Article:
┌──
US20070224908A1

US20070224908A1 - Gas assisted game call

Info

Publication number: US20070224908A1
Application number: US11/389,488
Authority: US
Inventors: Graydon Vaught
Original assignee: Individual
Current assignee: Individual
Priority date: 2006-03-24
Filing date: 2006-03-24
Publication date: 2007-09-27

Abstract

A method and apparatus for imitating the natural sounds of animals using a compressed gas is described. Embodiments include a forced air animal or game call coupled to a supply of a compressed gas. In one embodiment, the apparatus includes a gas delivery system coupled to one or more sources of compressed gas, a housing coupled to the compressed gas or gases, and an adapter coupled to one or more forced air calls.

Description

BACKGROUND OF THE INVENTION

1.Field of the Invention
Embodiments of the invention generally relate to manually operated animal calls used to imitate the natural sounds of animals. More particularly, the invention relates to an apparatus and method for using manually operated animal calls.
2.Description of the Related Art
Many devices for imitating the natural sounds of animals have been manufactured over the years and generally take two forms. One of these forms is an electronic medium that is typically a recording of natural animal sounds and/or a recording of a human imitating the natural sounds. Another form is a device that may be termed a manually operated game call as the device requires some physical action by the user. Manually operated game calls include, handheld devices operated by friction and air powered calls, which require forced air to be passed over a vibrating member to produce a sound or sounds.
└──
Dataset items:
┌──
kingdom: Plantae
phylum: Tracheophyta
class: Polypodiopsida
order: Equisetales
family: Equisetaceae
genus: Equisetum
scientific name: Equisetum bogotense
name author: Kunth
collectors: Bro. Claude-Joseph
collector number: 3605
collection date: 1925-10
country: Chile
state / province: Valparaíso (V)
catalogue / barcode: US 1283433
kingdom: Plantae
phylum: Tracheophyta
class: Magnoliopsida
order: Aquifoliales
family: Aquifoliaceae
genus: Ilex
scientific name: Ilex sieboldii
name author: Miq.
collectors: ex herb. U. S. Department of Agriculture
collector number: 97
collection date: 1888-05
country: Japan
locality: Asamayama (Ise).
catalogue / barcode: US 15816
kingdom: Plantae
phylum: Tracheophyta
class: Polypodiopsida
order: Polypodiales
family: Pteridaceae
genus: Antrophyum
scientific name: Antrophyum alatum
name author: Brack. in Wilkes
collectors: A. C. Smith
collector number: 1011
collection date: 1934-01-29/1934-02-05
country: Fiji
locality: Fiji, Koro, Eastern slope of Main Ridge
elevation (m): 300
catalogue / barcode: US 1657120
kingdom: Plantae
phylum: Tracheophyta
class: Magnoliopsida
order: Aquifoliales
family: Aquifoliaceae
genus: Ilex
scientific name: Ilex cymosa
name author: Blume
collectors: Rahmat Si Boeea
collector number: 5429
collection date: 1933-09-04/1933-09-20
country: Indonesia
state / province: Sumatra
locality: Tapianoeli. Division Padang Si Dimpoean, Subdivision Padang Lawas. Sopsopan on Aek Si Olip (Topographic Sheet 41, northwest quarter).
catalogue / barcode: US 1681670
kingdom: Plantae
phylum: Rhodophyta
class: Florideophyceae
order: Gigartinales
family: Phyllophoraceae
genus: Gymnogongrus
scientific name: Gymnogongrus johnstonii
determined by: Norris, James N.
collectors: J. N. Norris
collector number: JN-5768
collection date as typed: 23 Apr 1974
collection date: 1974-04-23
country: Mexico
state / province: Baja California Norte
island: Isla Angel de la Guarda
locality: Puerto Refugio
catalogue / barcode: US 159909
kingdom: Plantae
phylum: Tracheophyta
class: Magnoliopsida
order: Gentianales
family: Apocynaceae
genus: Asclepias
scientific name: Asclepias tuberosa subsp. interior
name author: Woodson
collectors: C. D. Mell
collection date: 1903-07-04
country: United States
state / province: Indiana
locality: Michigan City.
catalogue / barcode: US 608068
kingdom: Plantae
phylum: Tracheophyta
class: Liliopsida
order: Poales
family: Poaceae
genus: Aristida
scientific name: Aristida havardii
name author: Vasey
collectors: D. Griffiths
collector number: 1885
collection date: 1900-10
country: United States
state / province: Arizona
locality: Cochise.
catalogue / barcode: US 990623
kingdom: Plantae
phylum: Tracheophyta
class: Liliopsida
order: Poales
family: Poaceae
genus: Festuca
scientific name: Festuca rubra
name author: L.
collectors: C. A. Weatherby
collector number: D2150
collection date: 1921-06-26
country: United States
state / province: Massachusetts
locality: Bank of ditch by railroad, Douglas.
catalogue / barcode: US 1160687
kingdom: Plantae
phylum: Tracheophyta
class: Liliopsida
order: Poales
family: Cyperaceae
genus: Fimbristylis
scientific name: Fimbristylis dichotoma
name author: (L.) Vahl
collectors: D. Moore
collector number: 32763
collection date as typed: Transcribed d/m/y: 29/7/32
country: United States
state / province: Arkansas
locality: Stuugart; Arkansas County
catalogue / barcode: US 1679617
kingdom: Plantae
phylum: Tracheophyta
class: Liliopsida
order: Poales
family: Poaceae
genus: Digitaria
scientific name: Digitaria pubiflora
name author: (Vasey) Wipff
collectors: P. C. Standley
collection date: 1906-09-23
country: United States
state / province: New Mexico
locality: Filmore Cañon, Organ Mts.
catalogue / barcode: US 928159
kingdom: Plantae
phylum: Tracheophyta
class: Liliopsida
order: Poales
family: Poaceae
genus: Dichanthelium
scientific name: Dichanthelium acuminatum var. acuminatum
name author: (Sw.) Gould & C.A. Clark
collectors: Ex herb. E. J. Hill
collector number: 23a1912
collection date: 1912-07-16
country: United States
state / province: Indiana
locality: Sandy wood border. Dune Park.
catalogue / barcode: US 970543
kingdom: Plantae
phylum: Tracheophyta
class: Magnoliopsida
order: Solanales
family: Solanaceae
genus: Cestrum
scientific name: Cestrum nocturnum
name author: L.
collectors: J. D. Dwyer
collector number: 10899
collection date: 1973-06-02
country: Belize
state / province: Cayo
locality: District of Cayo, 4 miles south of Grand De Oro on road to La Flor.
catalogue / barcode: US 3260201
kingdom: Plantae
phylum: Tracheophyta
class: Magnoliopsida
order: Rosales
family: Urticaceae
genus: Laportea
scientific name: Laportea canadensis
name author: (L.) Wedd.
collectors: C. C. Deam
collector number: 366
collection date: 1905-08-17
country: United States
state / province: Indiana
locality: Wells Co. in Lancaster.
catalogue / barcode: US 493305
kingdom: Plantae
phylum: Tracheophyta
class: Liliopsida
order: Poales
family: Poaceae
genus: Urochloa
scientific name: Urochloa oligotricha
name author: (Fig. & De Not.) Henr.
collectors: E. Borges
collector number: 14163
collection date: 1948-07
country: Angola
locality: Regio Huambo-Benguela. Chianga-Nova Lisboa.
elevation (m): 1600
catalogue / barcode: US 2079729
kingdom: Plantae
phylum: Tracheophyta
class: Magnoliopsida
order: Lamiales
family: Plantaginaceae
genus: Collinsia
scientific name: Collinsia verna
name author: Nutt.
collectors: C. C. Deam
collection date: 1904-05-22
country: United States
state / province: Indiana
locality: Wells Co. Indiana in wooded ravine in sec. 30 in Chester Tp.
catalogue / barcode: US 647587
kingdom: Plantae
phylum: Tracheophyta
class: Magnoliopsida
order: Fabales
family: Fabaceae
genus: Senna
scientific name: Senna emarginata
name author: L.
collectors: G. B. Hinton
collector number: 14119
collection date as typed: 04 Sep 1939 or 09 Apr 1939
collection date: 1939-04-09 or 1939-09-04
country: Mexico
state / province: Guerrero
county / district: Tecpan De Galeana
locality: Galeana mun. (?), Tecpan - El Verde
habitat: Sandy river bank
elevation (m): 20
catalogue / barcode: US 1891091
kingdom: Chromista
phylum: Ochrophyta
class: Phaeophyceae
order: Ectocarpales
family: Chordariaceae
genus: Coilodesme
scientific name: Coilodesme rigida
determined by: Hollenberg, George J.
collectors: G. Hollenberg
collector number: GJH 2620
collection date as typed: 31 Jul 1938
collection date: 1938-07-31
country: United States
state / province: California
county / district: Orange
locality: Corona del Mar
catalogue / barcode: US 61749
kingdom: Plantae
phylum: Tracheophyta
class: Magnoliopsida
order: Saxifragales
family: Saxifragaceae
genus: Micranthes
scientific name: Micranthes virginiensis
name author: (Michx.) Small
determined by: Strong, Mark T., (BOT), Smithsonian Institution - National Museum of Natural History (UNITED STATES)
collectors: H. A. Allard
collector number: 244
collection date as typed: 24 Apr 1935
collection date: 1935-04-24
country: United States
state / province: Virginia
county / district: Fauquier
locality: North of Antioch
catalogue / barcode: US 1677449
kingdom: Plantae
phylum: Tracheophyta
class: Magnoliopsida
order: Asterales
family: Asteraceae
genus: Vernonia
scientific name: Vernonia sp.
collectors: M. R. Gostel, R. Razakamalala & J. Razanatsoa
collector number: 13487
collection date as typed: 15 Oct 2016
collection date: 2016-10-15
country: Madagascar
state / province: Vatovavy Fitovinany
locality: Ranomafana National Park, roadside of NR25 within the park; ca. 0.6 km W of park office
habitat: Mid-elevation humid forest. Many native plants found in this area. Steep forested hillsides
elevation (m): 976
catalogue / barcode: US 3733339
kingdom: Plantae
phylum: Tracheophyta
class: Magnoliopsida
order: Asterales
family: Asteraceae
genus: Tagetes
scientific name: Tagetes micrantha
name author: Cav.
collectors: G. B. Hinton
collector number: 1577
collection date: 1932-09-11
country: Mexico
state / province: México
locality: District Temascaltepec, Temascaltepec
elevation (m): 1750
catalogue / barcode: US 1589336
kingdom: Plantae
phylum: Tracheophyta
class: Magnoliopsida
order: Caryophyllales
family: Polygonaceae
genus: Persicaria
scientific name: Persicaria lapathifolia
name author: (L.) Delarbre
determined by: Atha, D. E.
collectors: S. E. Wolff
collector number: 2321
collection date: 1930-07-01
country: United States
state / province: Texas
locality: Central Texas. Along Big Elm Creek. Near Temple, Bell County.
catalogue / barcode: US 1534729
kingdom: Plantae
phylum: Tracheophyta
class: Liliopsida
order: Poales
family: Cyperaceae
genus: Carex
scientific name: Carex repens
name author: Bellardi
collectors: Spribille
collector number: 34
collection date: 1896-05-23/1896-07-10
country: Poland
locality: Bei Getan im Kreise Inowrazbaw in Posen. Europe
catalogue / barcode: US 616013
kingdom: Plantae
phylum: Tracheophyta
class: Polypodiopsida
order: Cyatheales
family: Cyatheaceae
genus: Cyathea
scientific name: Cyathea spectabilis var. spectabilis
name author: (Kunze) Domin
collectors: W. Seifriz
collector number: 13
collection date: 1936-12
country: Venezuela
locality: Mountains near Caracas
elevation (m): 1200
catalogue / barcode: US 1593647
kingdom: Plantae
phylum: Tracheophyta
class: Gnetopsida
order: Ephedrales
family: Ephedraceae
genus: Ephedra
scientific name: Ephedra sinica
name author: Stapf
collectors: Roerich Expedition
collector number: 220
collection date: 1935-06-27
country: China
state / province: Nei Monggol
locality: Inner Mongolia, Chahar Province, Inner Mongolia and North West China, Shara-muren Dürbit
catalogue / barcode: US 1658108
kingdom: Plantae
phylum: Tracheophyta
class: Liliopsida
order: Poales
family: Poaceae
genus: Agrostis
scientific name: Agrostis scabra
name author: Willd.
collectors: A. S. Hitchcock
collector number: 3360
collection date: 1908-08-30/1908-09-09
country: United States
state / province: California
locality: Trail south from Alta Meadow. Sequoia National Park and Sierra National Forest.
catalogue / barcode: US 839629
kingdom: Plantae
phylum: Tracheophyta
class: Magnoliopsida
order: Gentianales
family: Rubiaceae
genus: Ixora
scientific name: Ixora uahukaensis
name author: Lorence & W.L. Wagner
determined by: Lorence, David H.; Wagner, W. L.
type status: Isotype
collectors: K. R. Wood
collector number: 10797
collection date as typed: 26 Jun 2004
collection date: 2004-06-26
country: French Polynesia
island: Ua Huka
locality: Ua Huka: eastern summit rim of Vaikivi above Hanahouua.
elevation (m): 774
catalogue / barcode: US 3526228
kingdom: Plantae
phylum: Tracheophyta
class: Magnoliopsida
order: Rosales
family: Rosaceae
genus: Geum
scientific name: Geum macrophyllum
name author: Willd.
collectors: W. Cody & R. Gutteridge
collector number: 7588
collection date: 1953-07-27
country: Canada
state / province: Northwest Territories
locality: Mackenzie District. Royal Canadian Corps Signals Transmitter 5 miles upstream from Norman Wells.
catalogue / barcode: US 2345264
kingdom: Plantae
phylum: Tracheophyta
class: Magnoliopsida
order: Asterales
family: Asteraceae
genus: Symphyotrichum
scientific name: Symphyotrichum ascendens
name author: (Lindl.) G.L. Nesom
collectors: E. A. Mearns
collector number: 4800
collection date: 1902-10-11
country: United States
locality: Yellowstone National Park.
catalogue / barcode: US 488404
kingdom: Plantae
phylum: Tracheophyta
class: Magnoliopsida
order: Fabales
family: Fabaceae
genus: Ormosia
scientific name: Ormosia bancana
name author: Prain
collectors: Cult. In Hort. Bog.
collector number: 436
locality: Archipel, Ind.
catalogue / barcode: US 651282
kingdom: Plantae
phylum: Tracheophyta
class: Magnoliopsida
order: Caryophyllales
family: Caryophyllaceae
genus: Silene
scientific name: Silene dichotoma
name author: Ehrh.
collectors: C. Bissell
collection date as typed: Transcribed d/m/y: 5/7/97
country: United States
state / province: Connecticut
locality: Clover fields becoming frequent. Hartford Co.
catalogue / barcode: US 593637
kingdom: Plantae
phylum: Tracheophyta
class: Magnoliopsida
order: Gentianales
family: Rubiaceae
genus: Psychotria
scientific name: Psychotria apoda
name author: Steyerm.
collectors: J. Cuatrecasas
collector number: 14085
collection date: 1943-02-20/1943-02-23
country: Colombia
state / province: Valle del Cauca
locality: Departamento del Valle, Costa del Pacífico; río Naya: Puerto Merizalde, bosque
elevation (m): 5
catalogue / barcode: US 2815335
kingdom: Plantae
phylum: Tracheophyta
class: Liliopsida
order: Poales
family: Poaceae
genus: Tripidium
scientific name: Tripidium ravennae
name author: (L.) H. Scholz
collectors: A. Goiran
└──
To be done:
1 – Transcribe the part of the game call patent between "1.Field of the" and "operated animal calls.", inclusive.
2 – Take the lines of the listing between the lines holding "family: Cyatheaceae" and "order: Ephedrales", inclusive, and switch "country" to "nation" in them. Return only those lines.

Solution set:
1 –
1.Field of the Invention
Embodiments of the invention generally relate to manually operated animal calls used to imitate the natural sounds of animals. More particularly, the invention relates to an apparatus and method for using manually operated animal calls.

2 –
family: Cyatheaceae
genus: Cyathea
scientific name: Cyathea spectabilis var. spectabilis
name author: (Kunze) Domin
collectors: W. Seifriz
collector number: 13
collection date: 1936-12
nation: Venezuela
locality: Mountains near Caracas
elevation (m): 1200
catalogue / barcode: US 1593647
kingdom: Plantae
phylum: Tracheophyta
class: Gnetopsida
order: Ephedrales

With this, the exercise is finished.